Review: Everybody Wants Some!!
The year is 1980, Reaganism is yet to plague America and the afterglow of the ‘psychedelic Seventies’ is still in motion. Jake (Blake Jenner) is a college baseball freshman who, unsurprisingly, wants to get laid and boogie the nights away with his team mates. Acting as a spiritual follow-up to Linklater’s glorious Dazed and Confused and a pubescent extension of the themes found in the critically acclaimed Boyhood, Everybody Wants Some!! certainly fits into its director’s catalogue of film. Yet, behind the veneer of the auteur, one finds a self-obsessed male fantasy that celebrates a boorish attitude towards women, pop culture and combative competition.

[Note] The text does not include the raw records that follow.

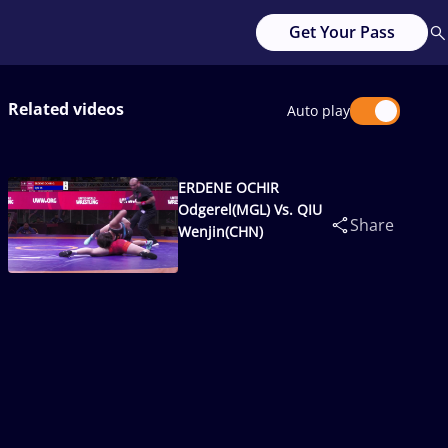
Get Your Pass
Related videos
Auto play
ERDENE OCHIR
Odgerel(MGL) Vs. QIU
Share
Wenjin(CHN)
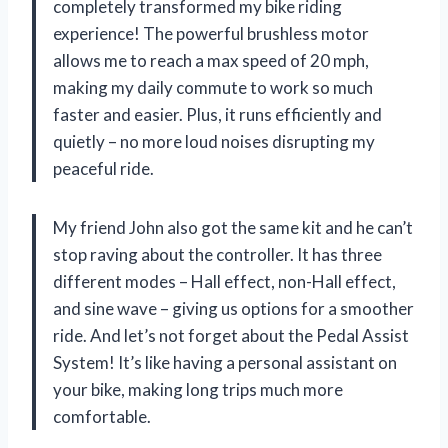
completely transformed my bike riding
experience! The powerful brushless motor
allows me to reach a max speed of 20 mph,
making my daily commute to work so much
faster and easier. Plus, it runs efficiently and
quietly – no more loud noises disrupting my
peaceful ride.
My friend John also got the same kit and he can’t
stop raving about the controller. It has three
different modes – Hall effect, non-Hall effect,
and sine wave – giving us options for a smoother
ride. And let’s not forget about the Pedal Assist
System! It’s like having a personal assistant on
your bike, making long trips much more
comfortable.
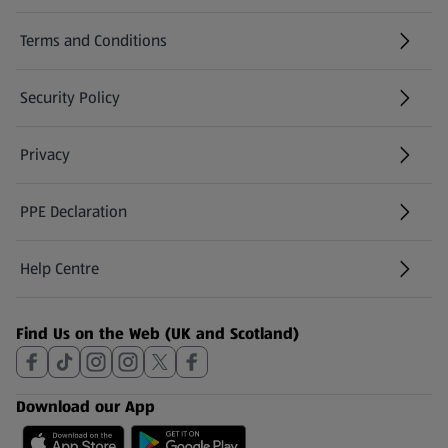
Terms and Conditions
Security Policy
(opens in a new tab)
Privacy
PPE Declaration
Help Centre
(opens in a new tab)
Find Us on the Web (UK and Scotland)
Download our App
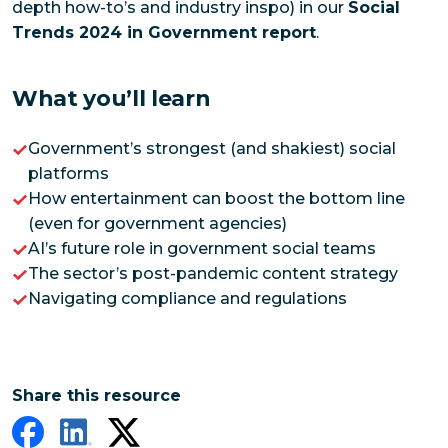
depth how-to’s and industry inspo) in our
Social
Trends 2024 in Government report
.
What you’ll learn
Government’s strongest (and shakiest) social
platforms
How entertainment can boost the bottom line
(even for government agencies)
AI’s future role in government social teams
The sector’s post-pandemic content strategy
Navigating compliance and regulations
Share this resource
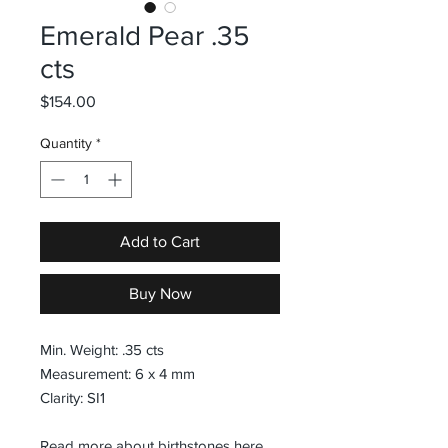
Emerald Pear .35
cts
Price
$154.00
Quantity
*
Add to Cart
Buy Now
Min. Weight: .35 cts
Measurement: 6 x 4 mm
Clarity: SI1
Read more about birthstones
here
.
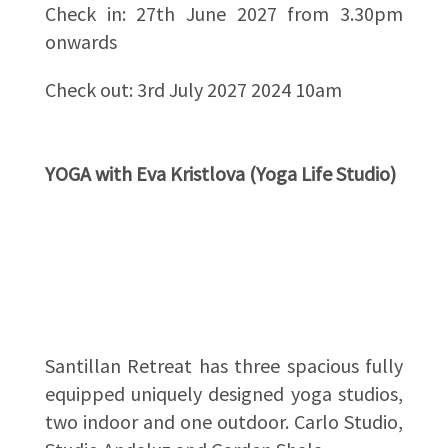
Check in: 27th June 2027 from 3.30pm
onwards
Check out: 3rd July 2027 2024 10am
YOGA with Eva Kristlova (Yoga Life Studio)
Santillan Retreat has three spacious fully
equipped uniquely designed yoga studios,
two indoor and one outdoor. Carlo Studio,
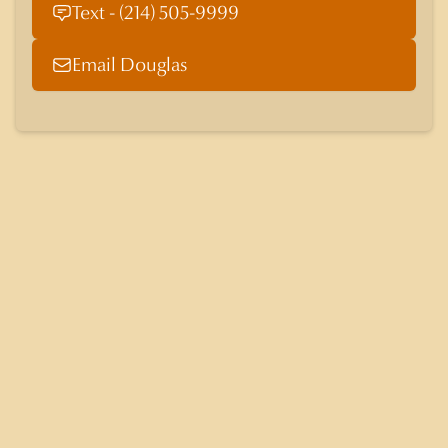
Text - (214) 505-9999
Email Douglas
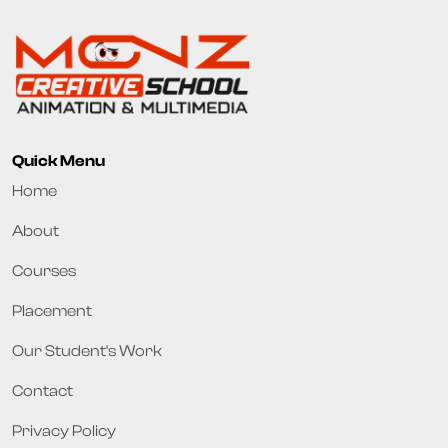
Quick Menu
Home
About
Courses
Placement
Our Student's Work
Contact
Privacy Policy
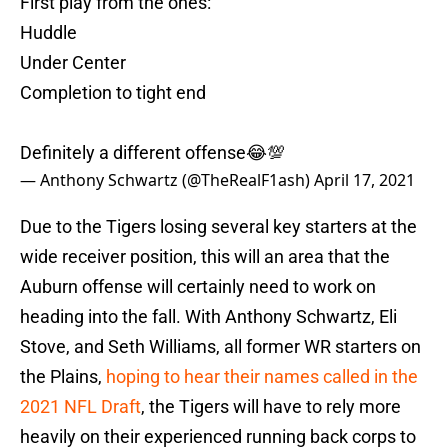
First play from the ones:
Huddle
Under Center
Completion to tight end
Definitely a different offense😂💯
— Anthony Schwartz (@TheRealF1ash)
April 17, 2021
Due to the Tigers losing several key starters at the
wide receiver position, this will an area that the
Auburn offense will certainly need to work on
heading into the fall. With Anthony Schwartz, Eli
Stove, and Seth Williams, all former WR starters on
the Plains,
hoping to hear their names called in the
2021 NFL Draft
, the Tigers will have to rely more
heavily on their experienced running back corps to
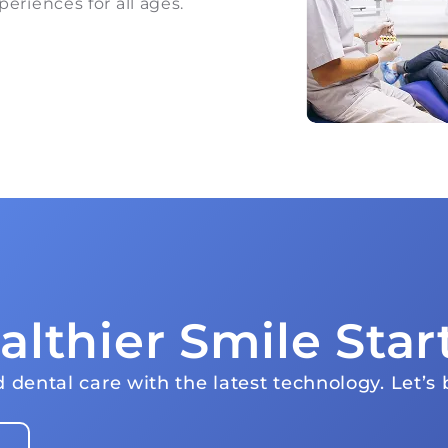
periences for all ages.
althier Smile Star
 dental care with the latest technology. Let’s b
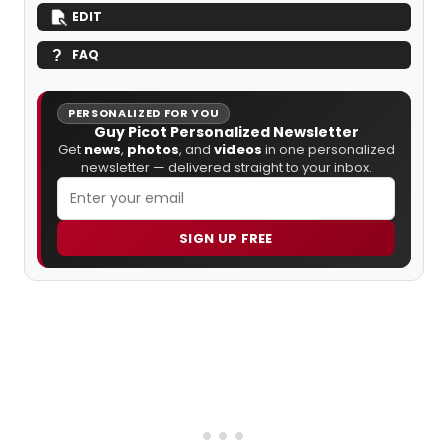
EDIT
FAQ
PERSONALIZED FOR YOU
Guy Picot Personalized Newsletter
Get
news
,
photos
, and
videos
in one personalized
newsletter — delivered straight to your inbox.
SIGN UP FREE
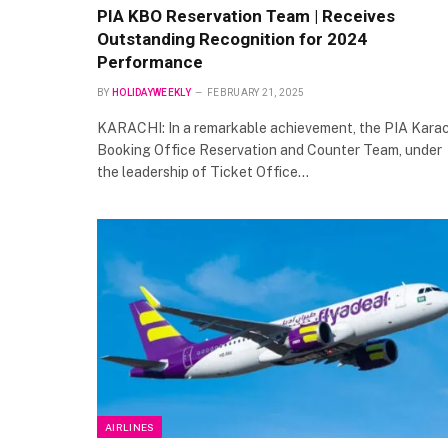
PIA KBO Reservation Team | Receives
Outstanding Recognition for 2024
Performance
BY
HOLIDAYWEEKLY
FEBRUARY 21, 2025
KARACHI: In a remarkable achievement, the PIA Karac
Booking Office Reservation and Counter Team, under
the leadership of Ticket Office…
AIRLINES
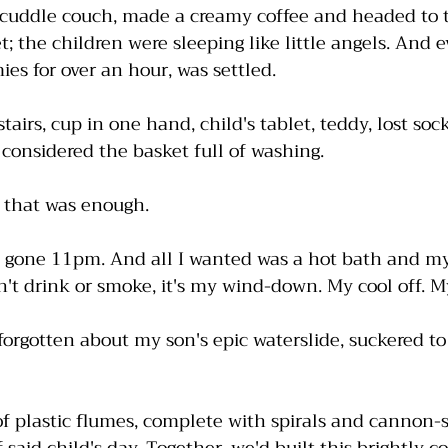
 cuddle couch, made a creamy coffee and headed to 
; the children were sleeping like little angels. And e
es for over an hour, was settled.
tairs, cup in one hand, child's tablet, teddy, lost soc
 considered the basket full of washing. 
d that was enough. 
nt, gone 11pm. And all I wanted was a hot bath and my
 drink or smoke, it's my wind-down. My cool off. My
forgotten about my son's epic waterslide, suckered t
of plastic flumes, complete with spirals and cannon-st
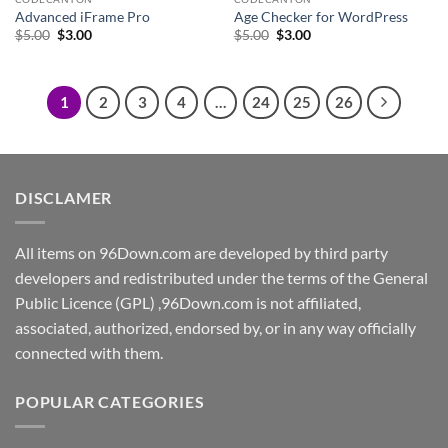
Advanced iFrame Pro
Age Checker for WordPress
Original
Current
Original
Current
$
5.00
$
3.00
$
5.00
$
3.00
price
price
price
price
was:
is:
was:
is:
$5.00.
$3.00.
$5.00.
$3.00.
1
2
3
4
…
24
25
26
DISCLAMER
All items on 96Down.com are developed by third party
developers and redistributed under the terms of the General
Public Licence (GPL) ,96Down.com is not affiliated,
associated, authorized, endorsed by, or in any way officially
connected with them.
POPULAR CATEGORIES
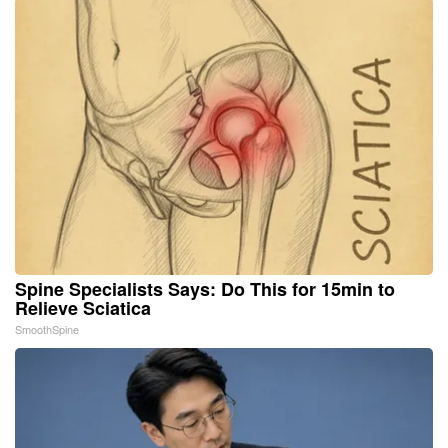
Spine Specialists Says: Do This for 15min to
Relieve Sciatica
SmoothSpine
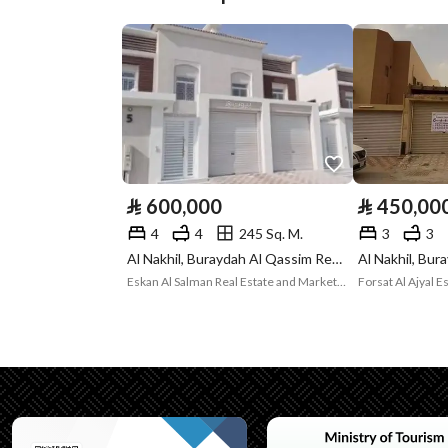
Plan Number
2351/4
Deed Number
5148243571700002
Listing Face
Southeasterly
Borders and
-
Lengths
⃁
600,000
⃁
450,00
Guarantees and
-
4
4
245 Sq. M.
3
3
Al Nakhil, Buraydah Al Qassim Region
Duration
Eskan Al Salman Real Estate and Marketing
Forsat Al Ajyal 
Channels
Licensed platform, Bullet
Property Borders
North
East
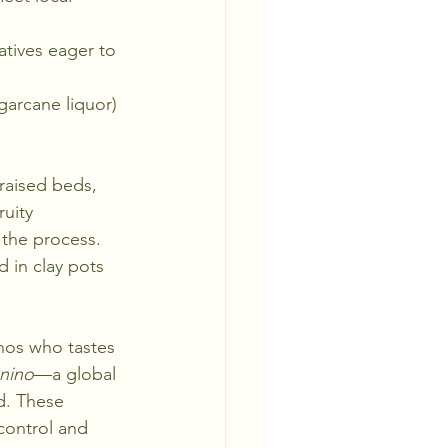
atives eager to 
garcane liquor) 
 raised beds, 
ruity 
 the process.
 in clay pots 
inos who tastes 
nino
—a global 
d. These 
control and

Arriving in a 1972 sky blue Coupe- accompanied by the diegetic music of My Sharona– “The Knack”, Jake, is equipped with a box of records and ridiculously good looks for his freshman year at college. From the moment he steps into his new home, it is clear to him that competition and sporting banter will play a significant part in his stay. Greeted with a slight degree of animosity from Jay (Juston Street) and Roper (Ryan Guzman), Jake is instantly given the cold shoulder due to his pitching status. It is not until he meets the likes of the charismatic Finnegan (Glen Powell) and Dale (J. Quinton Johnson) that his enjoyment of college life truly begins. Whether his baseball teammates are wagering each other over a game of table tennis, or getting their “dicks in the door” with girls, their friendship is as complex as Homer Simpson’s ID, ego, and super-ego.
However, the period setting, mise-en-scène, and soundtrack stand out in a somewhat mundane storyline of screwing, partying and hedonism. Groovy disco songs, such as Take Your Time – The SOS Band and Miss Broadway – Belle Époque help to soften the overall nature of Linklater’s male odyssey. Additionally, the rose tinted feel of 1980’s America is undoubtedly captured. The liberation felt by the Civil Rights Movement and gay rights campaigners, such as Harvey Milk, still permeated society, unlike the following 80s which significantly regressed these fronts. The egotistical nature of the majority of Jake’s team is a deterrent to their invested screen time. One simply has to look at Boyhood to see the softening human touch that the director can use when the material is the right one.
However, Everybody Wants Some!! is not without its enjoyable moments. Whether they be comedic moments between Finnegan and Jake or the blossoming romance between the latter and drama student Beverly (Zoey Deutch), Linklater’s macho-centric delusion does hold a handful of amusing and nuanced scenes. The overarching notions of contentious American masculinity and the film’s overall attitude towards women leave a somewhat sour taste after the credits have rolled. Freshers’ Week is upon us and to take a leaf out of Jake’s book would be somewhat problematic. In spite of this, it is recommended to endorse their levels of alcohol consumption, as all students should.